Being technically possible doesn't mean it's possible. There is no chance that Scribunto repo would accept code for buliding infoboxes or location maps or currency converters, even though they're all fine candidates for global modules.

The hacks used by HotCat causes an extra network request and makes no use of ResourceLoader caching or minification. That's not something that can be improved without fundamental new infrastructure for cross-wiki loading.

Yes, as I said, it's clunky. But some kind of sharing is possible with gadgets, and it is actually used. My explanation for why it is actually used despite the clunkiness is that it's in the wiki and not in Git.

On the contrary, the fact that people are using a clunky solution seems like a good indicator that there's appetite for a better solution. Besides, syncing gadgets from git is a popular request (T187749) and many gadgets are already developed in git: https://github.com/wikimedia-gadgets.

That's exactly what I'm saying: It's possible, but not practical.

This task is exploring how to "allow users to deploy Lua code which is stored in Git to multiple wikis", and I'm saying that it's already possible, but almost no one is actually doing it, and adding a new workflow that involves Git differently is not going to work.

This is a non-sequitur. Because people aren't currently using a non-solution doesn't imply that they will not use an actual solution once one exists.

Being technically possible doesn't mean it's possible. There is no chance that Scribunto repo would accept code for buliding infoboxes or location maps or currency converters, even though they're all fine candidates for global modules.

It could also be done in another extension, not necessarily Scribunto. And yet, it's not done. So I have a reason to suspect that Git is the problem. I might be wrong. But I might also be right. I just hope that if this project is done, and no one ends up using it, decision makers will understand that it's not because there is no community demand for module code sharing (there very definitely is), but because Git is probably not the tool that the community wants to use for it.

The hacks used by HotCat causes an extra network request and makes no use of ResourceLoader caching or minification. That's not something that can be improved without fundamental new infrastructure for cross-wiki loading.

Yes, as I said, it's clunky. But some kind of sharing is possible with gadgets, and it is actually used. My explanation for why it is actually used despite the clunkiness is that it's in the wiki and not in Git.

On the contrary, the fact that people are using a clunky solution seems like a good indicator that there's appetite for a better solution. Besides, syncing gadgets from git is a popular request (T187749) and many gadgets are already developed in git: https://github.com/wikimedia-gadgets.

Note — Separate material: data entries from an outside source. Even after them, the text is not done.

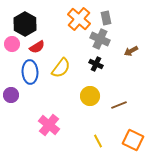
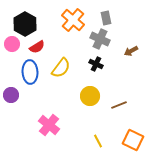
orange cross: moved 6 px left, 1 px down
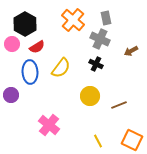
orange square: moved 1 px left
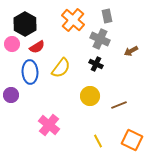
gray rectangle: moved 1 px right, 2 px up
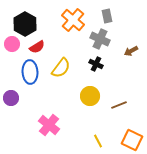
purple circle: moved 3 px down
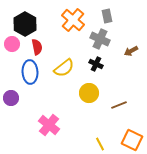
red semicircle: rotated 70 degrees counterclockwise
yellow semicircle: moved 3 px right; rotated 15 degrees clockwise
yellow circle: moved 1 px left, 3 px up
yellow line: moved 2 px right, 3 px down
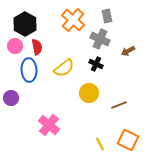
pink circle: moved 3 px right, 2 px down
brown arrow: moved 3 px left
blue ellipse: moved 1 px left, 2 px up
orange square: moved 4 px left
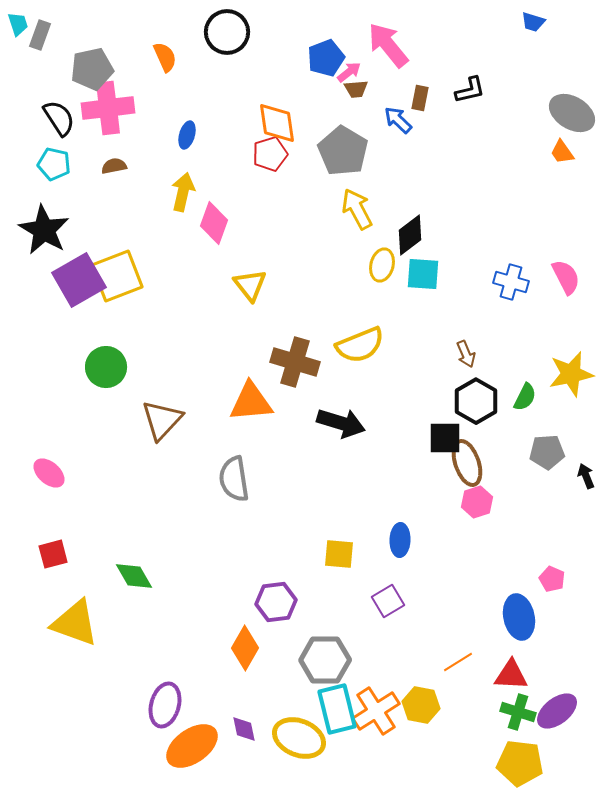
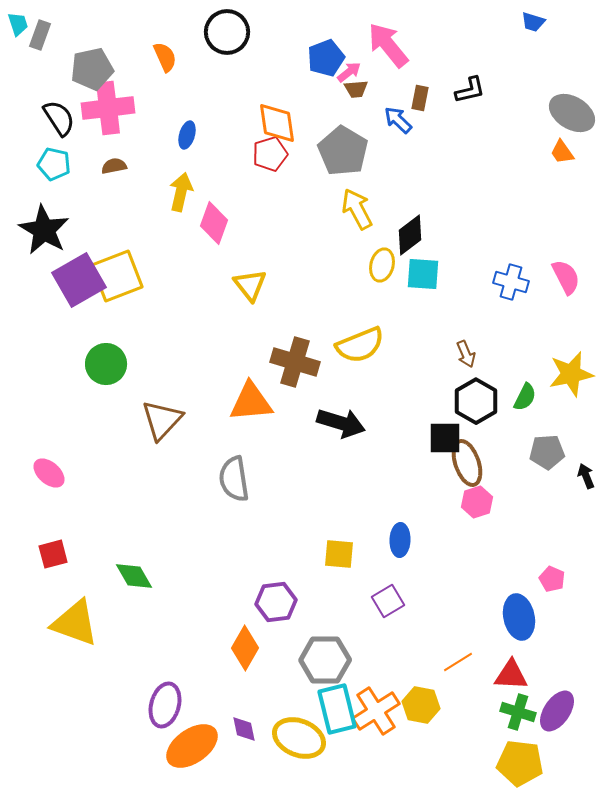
yellow arrow at (183, 192): moved 2 px left
green circle at (106, 367): moved 3 px up
purple ellipse at (557, 711): rotated 18 degrees counterclockwise
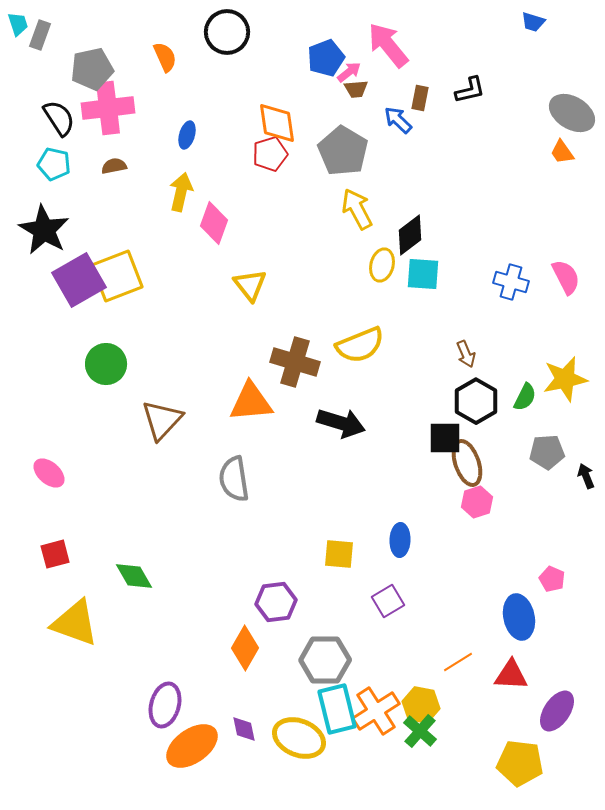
yellow star at (571, 374): moved 6 px left, 5 px down
red square at (53, 554): moved 2 px right
green cross at (518, 712): moved 98 px left, 19 px down; rotated 24 degrees clockwise
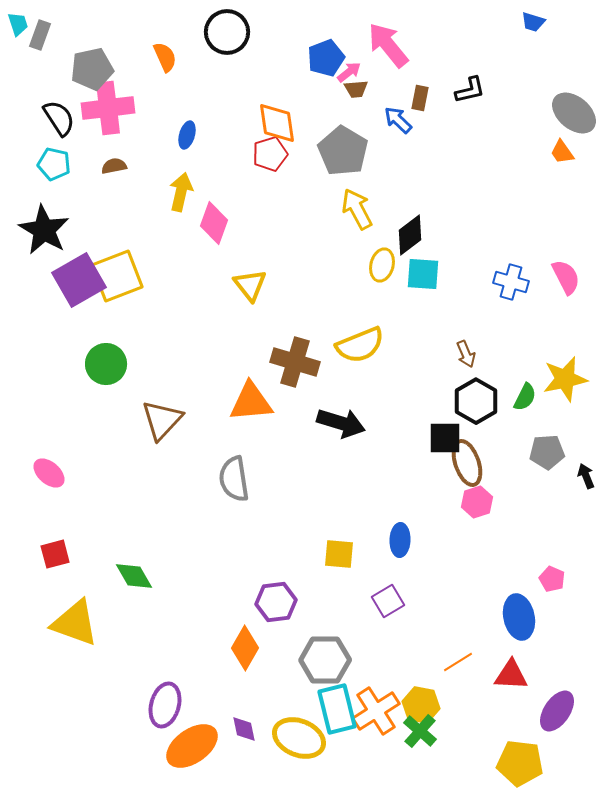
gray ellipse at (572, 113): moved 2 px right; rotated 9 degrees clockwise
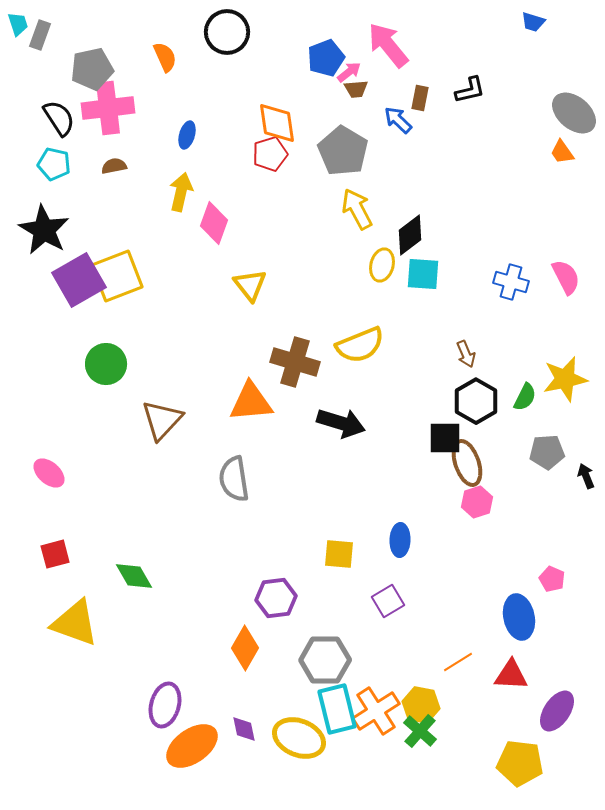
purple hexagon at (276, 602): moved 4 px up
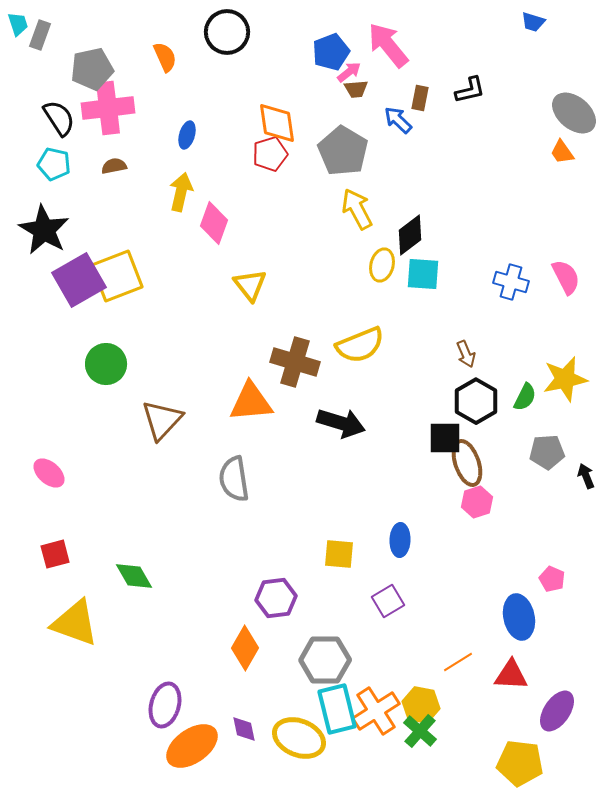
blue pentagon at (326, 58): moved 5 px right, 6 px up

OK, maybe. But gadgets and user scripts are still very different from modules and templates, because gadgets and user scripts are mostly for advanced editing and reading UI, whereas modules and templates are embedded into the actual content, so they also require parsing support and not just UI integration. Maybe they can have the same storage location, but they are very different in a lot of other ways, and I'm really not sure that talking about them within the same project is right.